- Directed by: Gerry Rogers
- Produced by: Paul Pope
- Starring: Gerry Rogers Peg Norman
- Cinematography: Nigel Markham Peg Norman Gerry Rogers
- Edited by: Terre Nash
- Music by: Paul Steffler
- Production company: Pope Productions
- Release date: 2000;
- Country: Canada
- Language: English

= My Left Breast =

My Left Breast is a 2000 Canadian documentary film, directed by Gerry Rogers. Starring Rogers and her partner Peg Norman, the film documents Rogers' experience being diagnosed with and treated for breast cancer.

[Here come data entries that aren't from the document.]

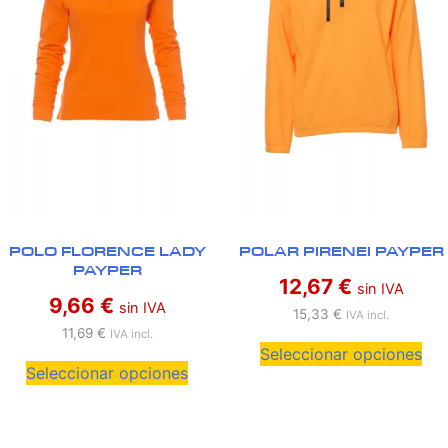
POLO FLORENCE LADY
POLAR PIRENEI PAYPER
PAYPER
12,67
€
sin IVA
9,66
€
sin IVA
15,33
€
IVA incl.
11,69
€
IVA incl.
Seleccionar opciones
Seleccionar opciones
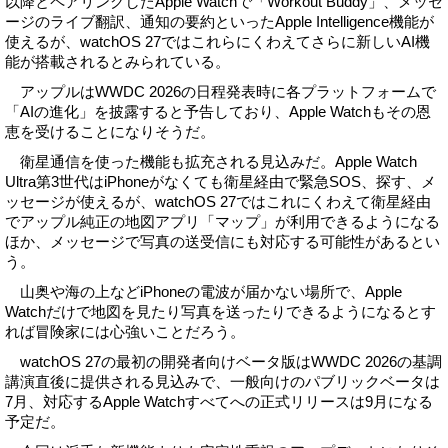
以降とペアリングしたApple Watchで「Workout Buddy」、メッセ
ージのライブ翻訳、通知の要約といったApple Intelligence機能が
使えるが、watchOS 27ではこれらにくわえてさらに新しいAI機
能が搭載されるとみられている。
アップルはWWDC 2026の日程発表時に各プラットフォームで
「AIの進化」を披露すると予告しており、Apple Watchもその恩
恵を受けることになりそうだ。
衛星通信を使った機能も拡充される見込みだ。Apple Watch
Ultra第3世代はiPhoneがなくても衛星経由で緊急SOS、探す、メ
ッセージが使えるが、watchOS 27ではこれにくわえて衛星経由
でアップル純正の地図アプリ「マップ」が利用できるようになる
ほか、メッセージで写真の送受信にも対応する可能性があるとい
う。
山奥や海の上などiPhoneの電波が届かない場所で、Apple
Watchだけで地図を見たり写真を送ったりできるようになるとす
れば冒険家には心強いことだろう。
watchOS 27の最初の開発者向けベータ版はWWDC 2026の基調
講演直後に提供される見込みで、一般向けのパブリックベータは
7月、対応するApple Watchすべてへの正式リリースは9月になる
予定だ。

The film was screened theatrically at selected documentary and LGBT film festivals in Canada and the United States, but was distributed primarily as an episode of the CBC Television documentary series The Passionate Eye. Rogers' tour to promote the film included an appearance on The Rosie O'Donnell Show in December 2000.

==Awards==
The film won the award for Best Canadian Documentary at the 2001 Hot Docs Canadian International Documentary Festival, the award for Best Canadian Film at the 2001 Inside Out Film and Video Festival, and the Gemini Award for Best History/Biography Documentary Program at the 16th Gemini Awards in 2001.

The film also won awards from the Dallas OUT TAKES Lesbian and Gay Film Festival and the Boulder Gay and Lesbian Film Festival in 2001 and 2002.